[Start of Attachment]

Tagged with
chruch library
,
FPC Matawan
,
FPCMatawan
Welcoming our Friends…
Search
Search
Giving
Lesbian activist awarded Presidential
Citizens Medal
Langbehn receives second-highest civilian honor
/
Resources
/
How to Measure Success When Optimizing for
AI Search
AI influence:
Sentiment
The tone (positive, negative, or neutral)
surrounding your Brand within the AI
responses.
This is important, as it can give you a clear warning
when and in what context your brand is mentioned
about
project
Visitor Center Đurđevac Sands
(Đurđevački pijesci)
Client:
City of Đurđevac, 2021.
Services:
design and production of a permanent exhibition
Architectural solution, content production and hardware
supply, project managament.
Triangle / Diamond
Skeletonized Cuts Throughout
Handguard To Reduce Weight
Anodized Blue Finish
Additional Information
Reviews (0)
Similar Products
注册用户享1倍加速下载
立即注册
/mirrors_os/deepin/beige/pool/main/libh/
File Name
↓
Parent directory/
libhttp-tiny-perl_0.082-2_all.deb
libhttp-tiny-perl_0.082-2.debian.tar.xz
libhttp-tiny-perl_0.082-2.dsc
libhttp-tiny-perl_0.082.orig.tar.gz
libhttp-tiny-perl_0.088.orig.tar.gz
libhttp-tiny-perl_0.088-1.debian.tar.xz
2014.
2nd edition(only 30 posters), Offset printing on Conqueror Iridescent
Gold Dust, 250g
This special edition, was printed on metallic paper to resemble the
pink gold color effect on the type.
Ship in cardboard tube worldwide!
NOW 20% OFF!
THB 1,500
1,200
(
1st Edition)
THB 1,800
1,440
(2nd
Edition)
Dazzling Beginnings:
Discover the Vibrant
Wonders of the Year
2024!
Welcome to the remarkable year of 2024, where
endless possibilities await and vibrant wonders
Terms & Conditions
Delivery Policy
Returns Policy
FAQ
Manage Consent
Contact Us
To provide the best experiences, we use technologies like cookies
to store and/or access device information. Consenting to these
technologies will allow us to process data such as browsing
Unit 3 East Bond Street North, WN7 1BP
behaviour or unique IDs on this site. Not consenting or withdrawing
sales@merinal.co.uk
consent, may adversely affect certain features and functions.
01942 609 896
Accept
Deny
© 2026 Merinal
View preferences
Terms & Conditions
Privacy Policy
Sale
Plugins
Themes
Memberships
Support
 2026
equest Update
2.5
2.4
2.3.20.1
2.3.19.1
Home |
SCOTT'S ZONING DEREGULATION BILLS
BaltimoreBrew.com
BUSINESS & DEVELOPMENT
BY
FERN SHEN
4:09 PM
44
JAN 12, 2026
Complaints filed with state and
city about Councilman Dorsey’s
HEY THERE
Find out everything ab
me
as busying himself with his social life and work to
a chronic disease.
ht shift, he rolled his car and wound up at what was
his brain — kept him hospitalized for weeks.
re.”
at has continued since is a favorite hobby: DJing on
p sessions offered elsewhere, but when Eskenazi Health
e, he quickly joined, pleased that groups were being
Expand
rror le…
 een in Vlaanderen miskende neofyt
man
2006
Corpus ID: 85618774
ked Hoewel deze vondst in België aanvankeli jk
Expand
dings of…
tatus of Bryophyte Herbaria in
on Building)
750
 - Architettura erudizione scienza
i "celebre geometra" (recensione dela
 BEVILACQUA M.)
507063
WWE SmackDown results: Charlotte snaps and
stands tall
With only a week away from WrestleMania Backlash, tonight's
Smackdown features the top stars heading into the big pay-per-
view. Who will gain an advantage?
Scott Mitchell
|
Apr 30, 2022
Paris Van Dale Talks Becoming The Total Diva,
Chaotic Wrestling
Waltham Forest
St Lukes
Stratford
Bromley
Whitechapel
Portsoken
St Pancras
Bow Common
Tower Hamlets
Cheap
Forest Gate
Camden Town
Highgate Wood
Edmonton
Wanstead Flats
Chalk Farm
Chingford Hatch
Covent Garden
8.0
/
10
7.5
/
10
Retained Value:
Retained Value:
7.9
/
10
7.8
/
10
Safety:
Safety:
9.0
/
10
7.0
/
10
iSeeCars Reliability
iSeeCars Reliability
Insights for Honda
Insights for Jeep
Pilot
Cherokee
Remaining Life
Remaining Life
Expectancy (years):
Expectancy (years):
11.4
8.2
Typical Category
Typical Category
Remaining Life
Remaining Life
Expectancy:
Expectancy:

[End of Attachment]

• _TASK TO CARRY OUT_
Produce the entries above once more, identical in every detail.

• _EXERCISE OUTPUT_
Tagged with
chruch library
,
FPC Matawan
,
FPCMatawan
Welcoming our Friends…
Search
Search
Giving
Lesbian activist awarded Presidential
Citizens Medal
Langbehn receives second-highest civilian honor
/
Resources
/
How to Measure Success When Optimizing for
AI Search
AI influence:
Sentiment
The tone (positive, negative, or neutral)
surrounding your Brand within the AI
responses.
This is important, as it can give you a clear warning
when and in what context your brand is mentioned
about
project
Visitor Center Đurđevac Sands
(Đurđevački pijesci)
Client:
City of Đurđevac, 2021.
Services:
design and production of a permanent exhibition
Architectural solution, content production and hardware
supply, project managament.
Triangle / Diamond
Skeletonized Cuts Throughout
Handguard To Reduce Weight
Anodized Blue Finish
Additional Information
Reviews (0)
Similar Products
注册用户享1倍加速下载
立即注册
/mirrors_os/deepin/beige/pool/main/libh/
File Name
↓
Parent directory/
libhttp-tiny-perl_0.082-2_all.deb
libhttp-tiny-perl_0.082-2.debian.tar.xz
libhttp-tiny-perl_0.082-2.dsc
libhttp-tiny-perl_0.082.orig.tar.gz
libhttp-tiny-perl_0.088.orig.tar.gz
libhttp-tiny-perl_0.088-1.debian.tar.xz
2014.
2nd edition(only 30 posters), Offset printing on Conqueror Iridescent
Gold Dust, 250g
This special edition, was printed on metallic paper to resemble the
pink gold color effect on the type.
Ship in cardboard tube worldwide!
NOW 20% OFF!
THB 1,500
1,200
(
1st Edition)
THB 1,800
1,440
(2nd
Edition)
Dazzling Beginnings:
Discover the Vibrant
Wonders of the Year
2024!
Welcome to the remarkable year of 2024, where
endless possibilities await and vibrant wonders
Terms & Conditions
Delivery Policy
Returns Policy
FAQ
Manage Consent
Contact Us
To provide the best experiences, we use technologies like cookies
to store and/or access device information. Consenting to these
technologies will allow us to process data such as browsing
Unit 3 East Bond Street North, WN7 1BP
behaviour or unique IDs on this site. Not consenting or withdrawing
sales@merinal.co.uk
consent, may adversely affect certain features and functions.
01942 609 896
Accept
Deny
© 2026 Merinal
View preferences
Terms & Conditions
Privacy Policy
Sale
Plugins
Themes
Memberships
Support
 2026
equest Update
2.5
2.4
2.3.20.1
2.3.19.1
Home |
SCOTT'S ZONING DEREGULATION BILLS
BaltimoreBrew.com
BUSINESS & DEVELOPMENT
BY
FERN SHEN
4:09 PM
44
JAN 12, 2026
Complaints filed with state and
city about Councilman Dorsey’s
HEY THERE
Find out everything ab
me
as busying himself with his social life and work to
a chronic disease.
ht shift, he rolled his car and wound up at what was
his brain — kept him hospitalized for weeks.
re.”
at has continued since is a favorite hobby: DJing on
p sessions offered elsewhere, but when Eskenazi Health
e, he quickly joined, pleased that groups were being
Expand
rror le…
 een in Vlaanderen miskende neofyt
man
2006
Corpus ID: 85618774
ked Hoewel deze vondst in België aanvankeli jk
Expand
dings of…
tatus of Bryophyte Herbaria in
on Building)
750
 - Architettura erudizione scienza
i "celebre geometra" (recensione dela
 BEVILACQUA M.)
507063
WWE SmackDown results: Charlotte snaps and
stands tall
With only a week away from WrestleMania Backlash, tonight's
Smackdown features the top stars heading into the big pay-per-
view. Who will gain an advantage?
Scott Mitchell
|
Apr 30, 2022
Paris Van Dale Talks Becoming The Total Diva,
Chaotic Wrestling
Waltham Forest
St Lukes
Stratford
Bromley
Whitechapel
Portsoken
St Pancras
Bow Common
Tower Hamlets
Cheap
Forest Gate
Camden Town
Highgate Wood
Edmonton
Wanstead Flats
Chalk Farm
Chingford Hatch
Covent Garden
8.0
/
10
7.5
/
10
Retained Value:
Retained Value:
7.9
/
10
7.8
/
10
Safety:
Safety:
9.0
/
10
7.0
/
10
iSeeCars Reliability
iSeeCars Reliability
Insights for Honda
Insights for Jeep
Pilot
Cherokee
Remaining Life
Remaining Life
Expectancy (years):
Expectancy (years):
11.4
8.2
Typical Category
Typical Category
Remaining Life
Remaining Life
Expectancy:
Expectancy:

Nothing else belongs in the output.